The group’s national survey revealed that three times the number of companies suffered profit falls in the past six months as those that experienced a rise, with 59 per cent reporting declines compared with 20 per cent recording increased profits.
Overall, the average national fall in manufacturing profits was 15.5 per cent, while the average rise was 15.4 per cent. This compares to an average profit fall in the past six months of 16 per cent, compared with the average rise of 13.7 per cent.

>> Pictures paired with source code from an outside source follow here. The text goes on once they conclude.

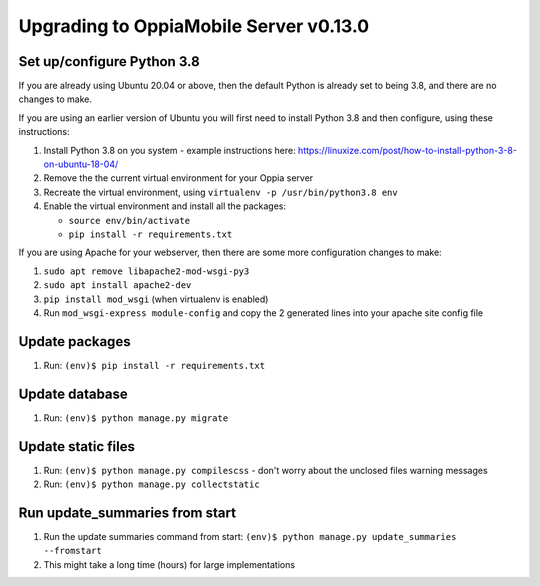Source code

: Upgrading to OppiaMobile Server v0.13.0
=========================================

Set up/configure Python 3.8
----------------------------

If you are already using Ubuntu 20.04 or above, then the default Python is 
already set to being 3.8, and there are no changes to make.

If you are using an earlier version of Ubuntu you will first need to install 
Python 3.8 and then configure, using these instructions:

#. Install Python 3.8 on you system - example instructions here: 
   https://linuxize.com/post/how-to-install-python-3-8-on-ubuntu-18-04/
#. Remove the the current virtual environment for your Oppia server
#. Recreate the virtual environment, using ``virtualenv -p /usr/bin/python3.8 env``
#. Enable the virtual environment and install all the packages:

   *  ``source env/bin/activate``
   *  ``pip install -r requirements.txt``

If you are using Apache for your webserver, then there are some more 
configuration changes to make:

#. ``sudo apt remove libapache2-mod-wsgi-py3``
#. ``sudo apt install apache2-dev``
#. ``pip install mod_wsgi`` (when virtualenv is enabled)
#. Run ``mod_wsgi-express module-config`` and copy the 2 generated lines into 
   your apache site config file

Update packages
----------------------------
#. Run: ``(env)$ pip install -r requirements.txt``

Update database 
-----------------

#. Run: ``(env)$ python manage.py migrate``
   
Update static files
--------------------

#. Run: ``(env)$ python manage.py compilescss`` - don't worry about the 
   unclosed files warning messages
#. Run: ``(env)$ python manage.py collectstatic``


Run update_summaries from start
---------------------------------

#. Run the update summaries command from start: 
   ``(env)$ python manage.py update_summaries --fromstart``
#. This might take a long time (hours) for large implementations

The construction/building services sector appears to have been the worst affected by the downturn, with 70 per cent suffering a drop in profits in the second half of 2009. Companies supplying the government/public sector saw the biggest average increase in profits at 19 per cent, with the health/medical sector recording average profit rises of 17.6 per cent.
Despite poor profits in the manufacturing sectors, around 78 per cent of manufacturing-company owners are confident about the prospects of their own businesses for the first half of 2010, compared to 73 per cent who were optimistic when the research was first conducted in September 2009.
Nine per cent of companies claim they are ‘very confident’, while 69 per cent are confident about the future, with 22 per cent ‘not very confident’ and two per cent ‘not at all confident’.
Steve Pateman, head of Santander Corporate Banking, said: ‘Confidence is growing in the manufacturing sector as the economy recovers and it is encouraging to see increased optimism. The official end of the recession marks a turning point, but sustained recovery and growth will be challenging, requiring support from the banking industry.’